The MPI coursework from the 1st semester will provide a testing case, and the first goal of the project is to demonstrate how this peace of code works using the tool.

Two main dangers have to been taken care of during the project specifications:
  • being too ambitious will result in a project failure, struggling with implementation
  • being not ambitious enough will result in a useless tool
In order to cope with these risk, a iterative prototype development approach will certainly be used.

Next meeting: 07/02/11
Work to be done: try to use the profiling interface with MPICH2 and OpenMPI.

Original project proposal

Real-time visualisation of MPI programs
David Henty

One of the problems with MPI programming is that it is very difficult to debug incorrect programs. Tools like VAMPIR can display the communications patterns of MPI programs by producing a trace file during execution and enabling the user to view the file as a timeline afterwards. Unfortunately, this is only useful if the program runs to completion which is usually not the case when you have a bug! It would also be useful to track MPI communications at runtime for training and education purposes, allowing new users to see what their programs are doing, or to run standard examples and follow their execution so they can understand concepts such as synchronous/asynchronous modes and blocking/non-blocking operations.

The project is to develop a tool/library that, for each MPI processes, pops up a window that shows real-time information about its execution. For example, it could just say what routine was being called ("Currently in MPI_Send"), give more details ("Calling MPI_Send to send 14 real numbers to rank 4") or display the operations graphically (eg boxes showing all the pending sends and receives, animations showing messages matching up at runtime etc etc). This tool would then be run on a set of test programs from simple examples all the way to full applications to see how useful it is in practice. Possible extensions include halting execution until the user hits a button ("click here to continue") which could be very useful in illustrating concepts such as collective communications: the routine will not complete until the user has clicked "go" for all MPI processes. Another possibility would be to display where in the source code each process is at any one time.

It is quite simple to do this in practice as the MPI library has a separate "profiling interface" that enables all MPI calls easily to be intercepted by the user. Here, we would then display information about the call in some way (eg write text to a window) before calling the real MPI routine.

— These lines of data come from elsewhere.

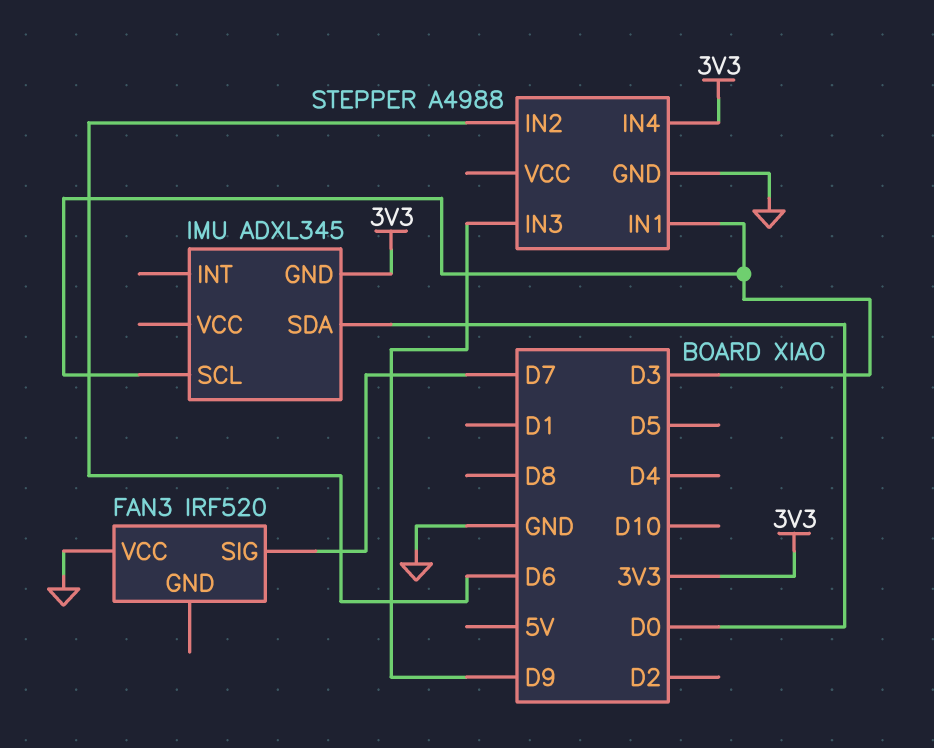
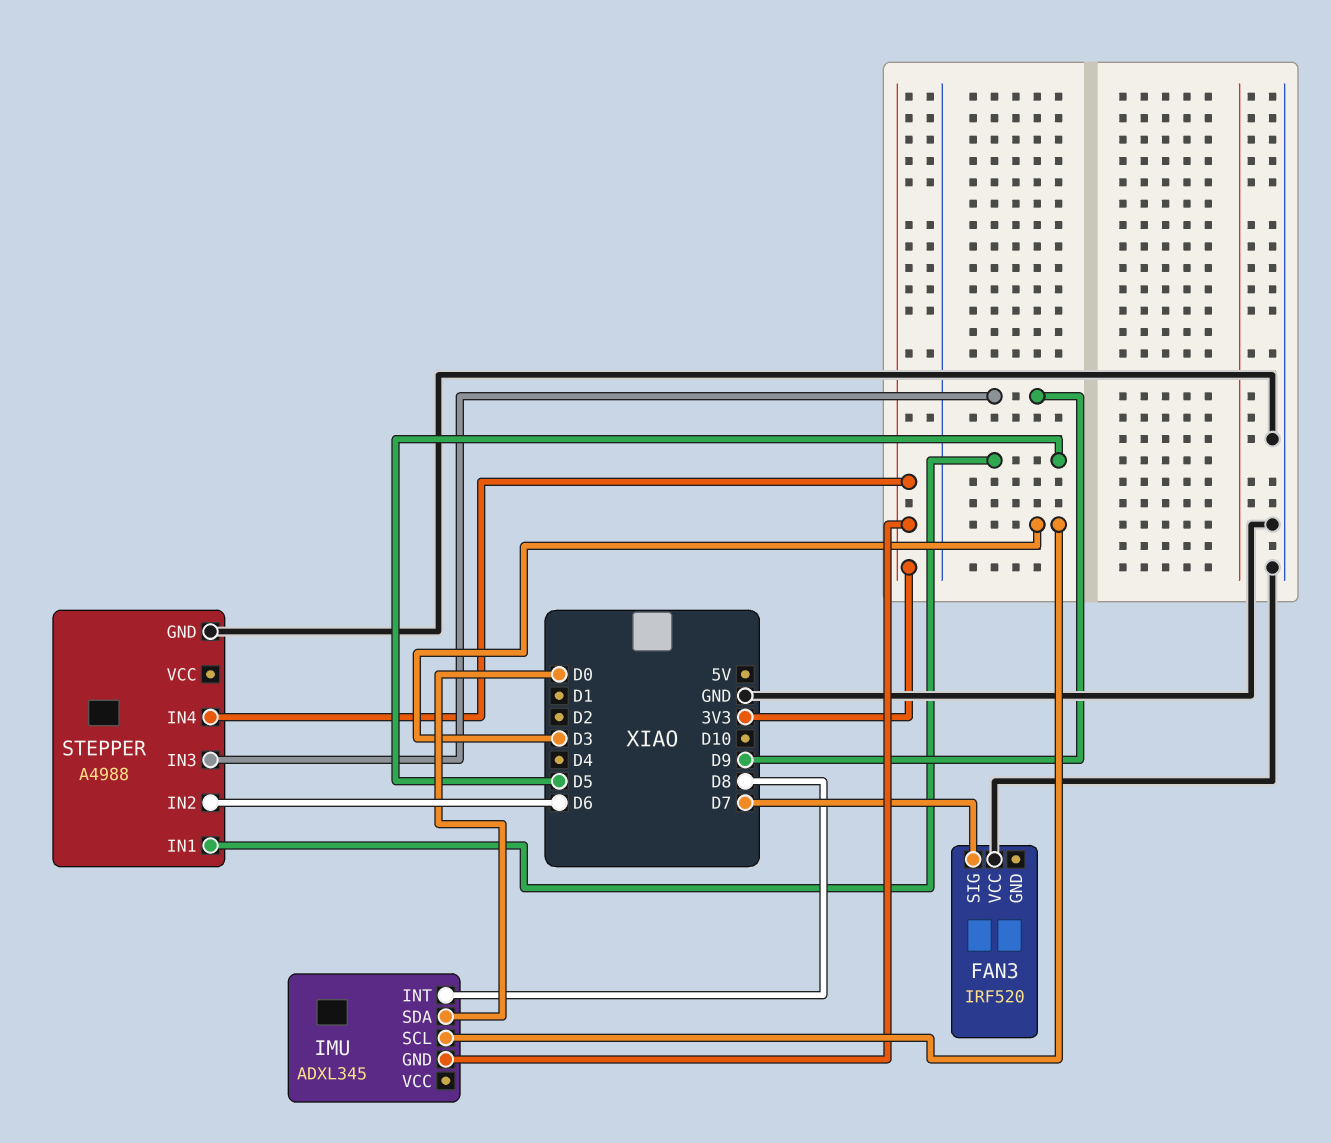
IMU pin INT: none -> D8
STEPPER pin IN1: D3 -> D5

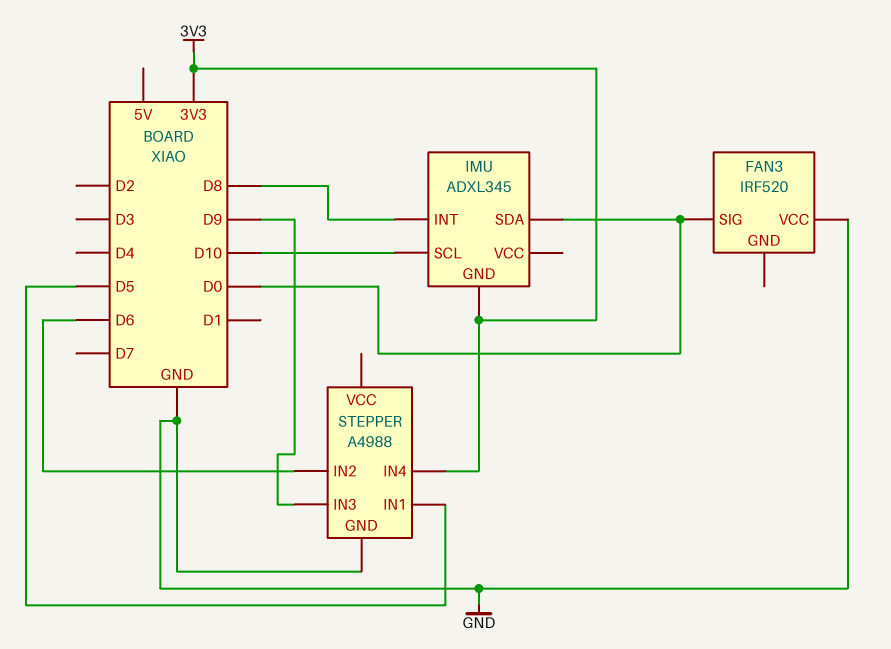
FAN3 pin SIG: D7 -> D0
IMU pin SCL: D3 -> D10

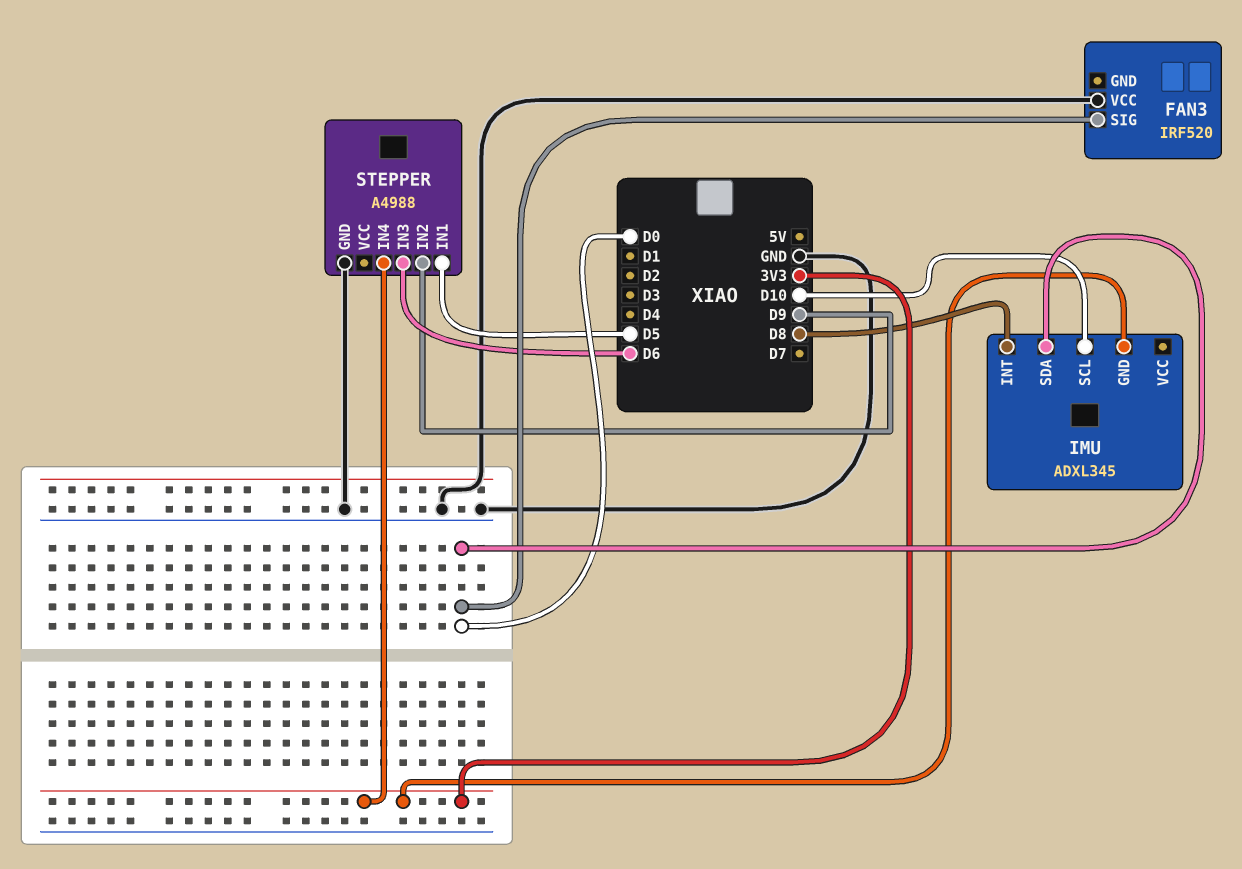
STEPPER pin IN2: D6 -> D9
STEPPER pin IN3: D9 -> D6

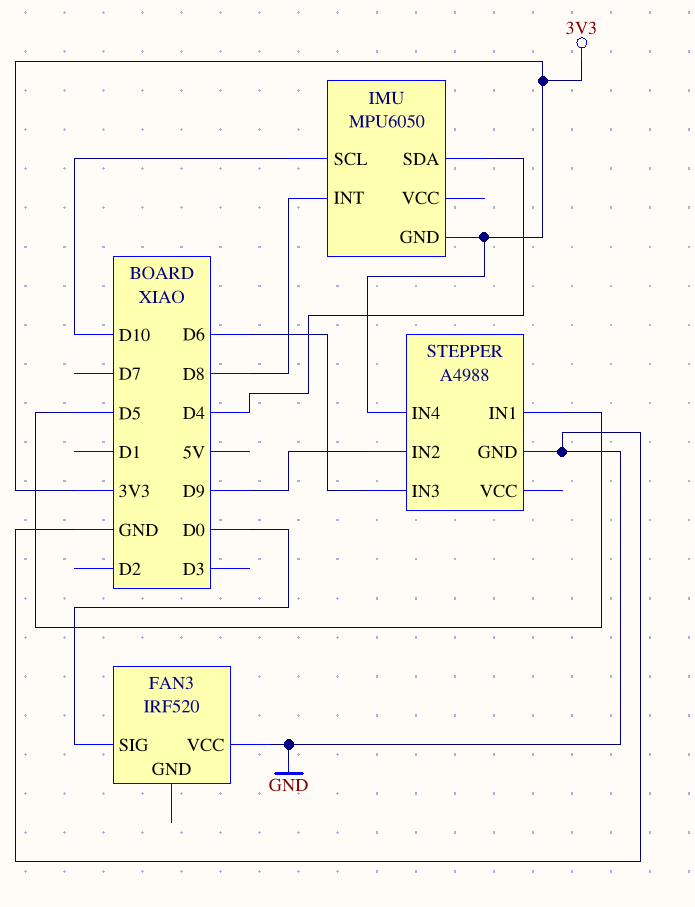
IMU: ADXL345 -> MPU6050
IMU pin SDA: D0 -> D4

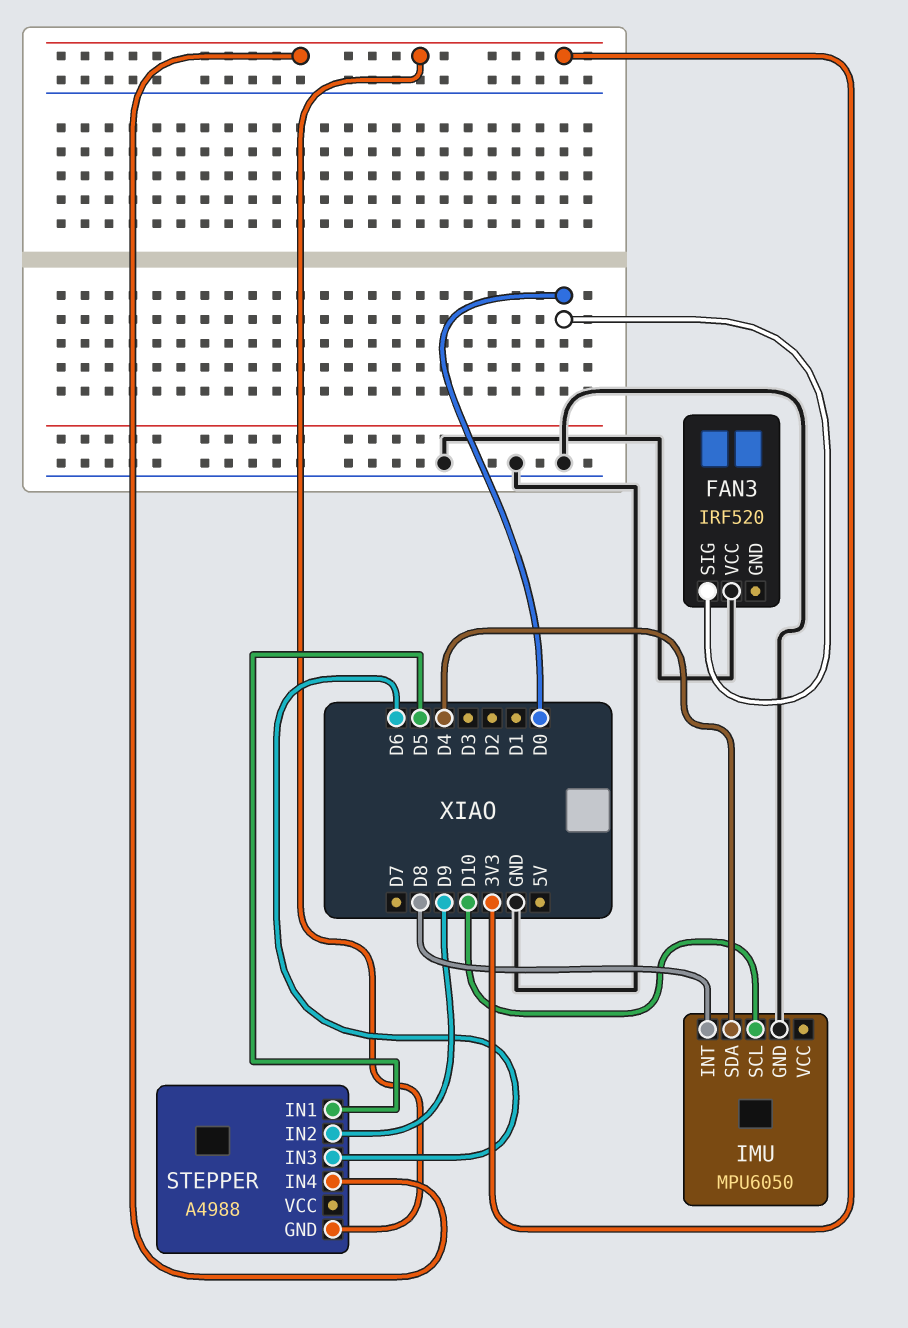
IMU pin GND: 3V3 -> GND
STEPPER pin GND: GND -> 3V3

The tool could easily be developed and tested on a single workstation with all MPI processes displaying information on the same screen. However, it would be more interesting to run on a real cluster like the EPCC training room machines. Here, a window would appear on each screen where an MPI process was running and there would be interactions between different machines in the room. A user at one screen might have to call to a user at another screen for them to initiate a receive operation so that the first user's synchronous send can complete.

The tool should work with both C and Fortran, but will itself be developed in C. A good knowledge of C programming is therefore required. Previous experience in graphics programming would be useful but not essential.